* **TASK DESCRIPTION**
In the entries below, the lines from the one with "527 358 3.60" through the one with "324 472 1.79" are to be copied exactly; both ends count.

(Dataset entries)
• • • • • • •

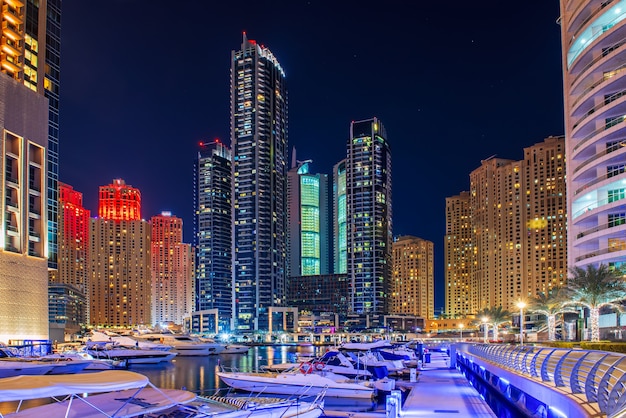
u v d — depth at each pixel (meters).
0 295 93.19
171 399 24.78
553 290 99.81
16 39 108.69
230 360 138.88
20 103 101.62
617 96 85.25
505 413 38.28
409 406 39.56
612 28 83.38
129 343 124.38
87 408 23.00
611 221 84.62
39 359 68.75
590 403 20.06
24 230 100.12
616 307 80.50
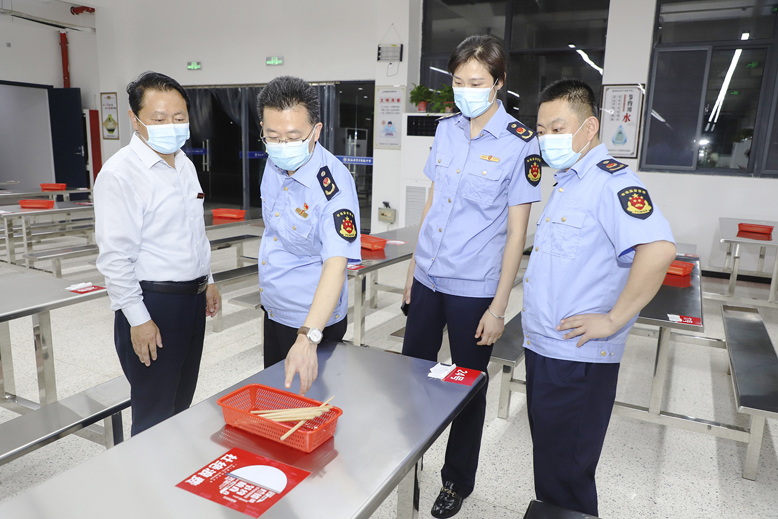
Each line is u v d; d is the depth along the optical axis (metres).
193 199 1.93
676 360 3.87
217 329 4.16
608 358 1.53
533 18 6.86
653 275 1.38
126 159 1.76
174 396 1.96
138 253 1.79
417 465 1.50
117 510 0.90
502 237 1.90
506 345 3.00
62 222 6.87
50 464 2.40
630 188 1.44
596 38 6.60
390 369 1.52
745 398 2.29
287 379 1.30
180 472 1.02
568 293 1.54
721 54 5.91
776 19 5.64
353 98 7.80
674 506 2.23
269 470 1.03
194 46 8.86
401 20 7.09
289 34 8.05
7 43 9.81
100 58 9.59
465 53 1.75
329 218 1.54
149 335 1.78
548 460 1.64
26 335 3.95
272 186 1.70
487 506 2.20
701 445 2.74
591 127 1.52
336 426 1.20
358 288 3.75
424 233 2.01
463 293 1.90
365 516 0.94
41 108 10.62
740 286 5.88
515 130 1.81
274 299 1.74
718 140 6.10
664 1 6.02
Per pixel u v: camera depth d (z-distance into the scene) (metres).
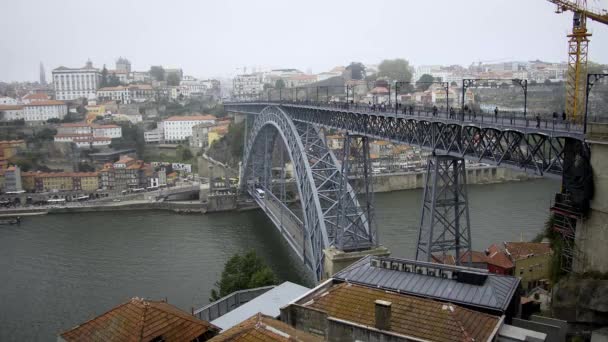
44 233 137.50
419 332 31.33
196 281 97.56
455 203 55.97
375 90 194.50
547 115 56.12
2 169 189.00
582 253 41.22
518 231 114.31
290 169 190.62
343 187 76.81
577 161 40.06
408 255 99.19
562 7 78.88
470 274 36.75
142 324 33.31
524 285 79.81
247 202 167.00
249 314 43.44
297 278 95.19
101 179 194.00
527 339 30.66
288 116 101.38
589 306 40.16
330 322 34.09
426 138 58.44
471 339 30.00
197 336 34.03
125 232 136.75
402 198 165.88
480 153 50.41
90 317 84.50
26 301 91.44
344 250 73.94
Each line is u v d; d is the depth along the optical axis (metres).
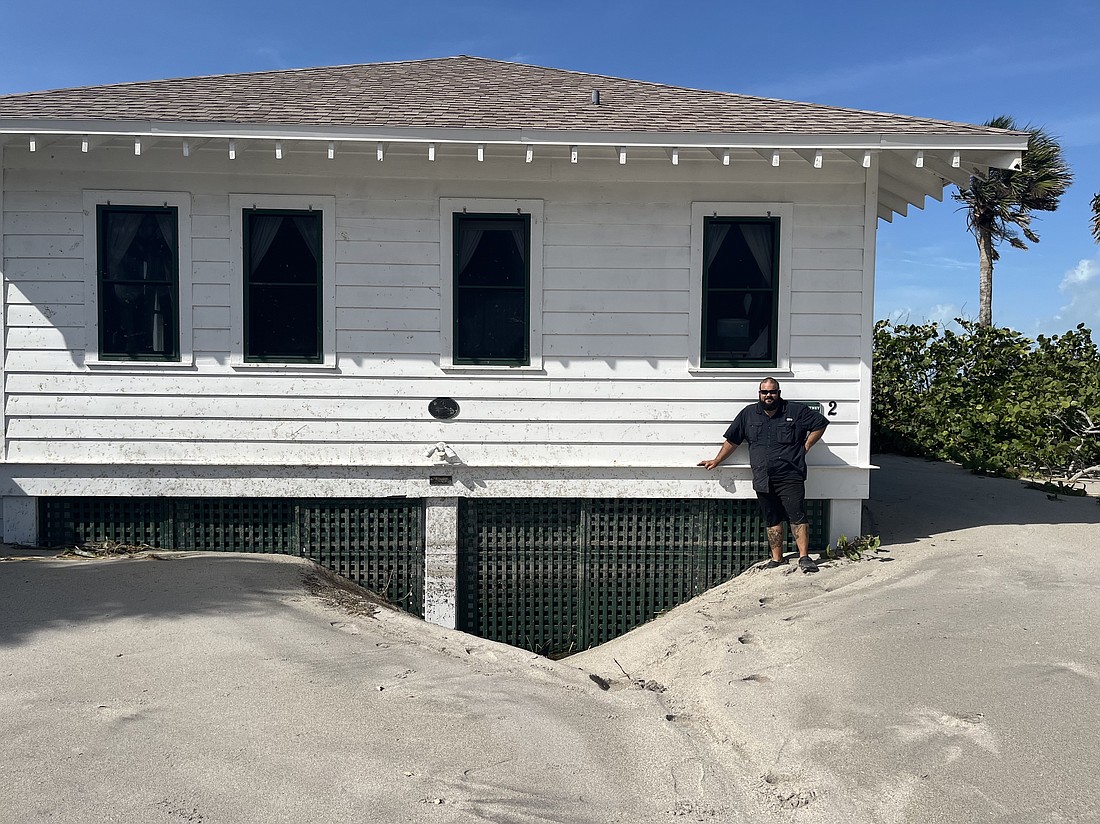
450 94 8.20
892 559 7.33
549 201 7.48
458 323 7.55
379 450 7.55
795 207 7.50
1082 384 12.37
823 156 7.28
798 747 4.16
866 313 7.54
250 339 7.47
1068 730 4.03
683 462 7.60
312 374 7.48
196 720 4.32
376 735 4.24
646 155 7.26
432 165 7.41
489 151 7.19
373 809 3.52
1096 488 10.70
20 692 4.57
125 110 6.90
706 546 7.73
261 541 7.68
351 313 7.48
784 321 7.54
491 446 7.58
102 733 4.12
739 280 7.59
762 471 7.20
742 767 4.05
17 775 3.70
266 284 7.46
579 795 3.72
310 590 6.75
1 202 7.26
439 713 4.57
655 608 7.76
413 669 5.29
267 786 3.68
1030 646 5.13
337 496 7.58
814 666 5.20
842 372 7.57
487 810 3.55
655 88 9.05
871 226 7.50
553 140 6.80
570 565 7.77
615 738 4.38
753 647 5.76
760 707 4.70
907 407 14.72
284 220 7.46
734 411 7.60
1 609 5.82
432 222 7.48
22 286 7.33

• • • • • • •

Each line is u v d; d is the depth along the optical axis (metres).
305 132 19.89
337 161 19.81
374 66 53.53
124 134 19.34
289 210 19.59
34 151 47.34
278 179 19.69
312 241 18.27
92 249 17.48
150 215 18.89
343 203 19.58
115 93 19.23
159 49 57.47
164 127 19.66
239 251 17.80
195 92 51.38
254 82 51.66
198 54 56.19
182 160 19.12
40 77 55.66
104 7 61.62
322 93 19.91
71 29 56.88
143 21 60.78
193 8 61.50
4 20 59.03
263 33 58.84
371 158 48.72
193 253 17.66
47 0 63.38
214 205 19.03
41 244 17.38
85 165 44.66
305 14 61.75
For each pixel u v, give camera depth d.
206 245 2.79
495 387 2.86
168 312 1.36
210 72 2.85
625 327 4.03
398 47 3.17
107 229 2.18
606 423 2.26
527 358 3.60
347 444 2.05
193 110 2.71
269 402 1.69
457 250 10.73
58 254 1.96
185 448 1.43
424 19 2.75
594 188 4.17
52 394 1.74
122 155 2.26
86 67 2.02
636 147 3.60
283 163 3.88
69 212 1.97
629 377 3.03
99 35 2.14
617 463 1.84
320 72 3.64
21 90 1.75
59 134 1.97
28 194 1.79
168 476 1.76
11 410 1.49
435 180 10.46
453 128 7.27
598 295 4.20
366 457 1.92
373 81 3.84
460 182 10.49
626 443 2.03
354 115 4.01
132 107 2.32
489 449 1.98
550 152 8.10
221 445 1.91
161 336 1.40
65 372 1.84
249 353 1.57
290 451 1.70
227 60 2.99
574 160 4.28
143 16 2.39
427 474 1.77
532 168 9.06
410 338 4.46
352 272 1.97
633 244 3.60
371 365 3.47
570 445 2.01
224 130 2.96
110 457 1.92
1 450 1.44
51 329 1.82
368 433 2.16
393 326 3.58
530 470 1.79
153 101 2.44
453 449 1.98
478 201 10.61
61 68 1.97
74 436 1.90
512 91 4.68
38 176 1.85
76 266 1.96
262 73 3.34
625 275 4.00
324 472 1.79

• • • • • • •

* **TASK RESPONSE**
527 358 3.60
347 444 2.05
193 110 2.71
269 402 1.69
457 250 10.73
58 254 1.96
185 448 1.43
424 19 2.75
594 188 4.17
52 394 1.74
122 155 2.26
86 67 2.02
636 147 3.60
283 163 3.88
69 212 1.97
629 377 3.03
99 35 2.14
617 463 1.84
320 72 3.64
21 90 1.75
59 134 1.97
28 194 1.79
168 476 1.76
11 410 1.49
435 180 10.46
453 128 7.27
598 295 4.20
366 457 1.92
373 81 3.84
460 182 10.49
626 443 2.03
354 115 4.01
132 107 2.32
489 449 1.98
550 152 8.10
221 445 1.91
161 336 1.40
65 372 1.84
249 353 1.57
290 451 1.70
227 60 2.99
574 160 4.28
143 16 2.39
427 474 1.77
532 168 9.06
410 338 4.46
352 272 1.97
633 244 3.60
371 365 3.47
570 445 2.01
224 130 2.96
110 457 1.92
1 450 1.44
51 329 1.82
368 433 2.16
393 326 3.58
530 470 1.79
153 101 2.44
453 449 1.98
478 201 10.61
61 68 1.97
74 436 1.90
512 91 4.68
38 176 1.85
76 266 1.96
262 73 3.34
625 275 4.00
324 472 1.79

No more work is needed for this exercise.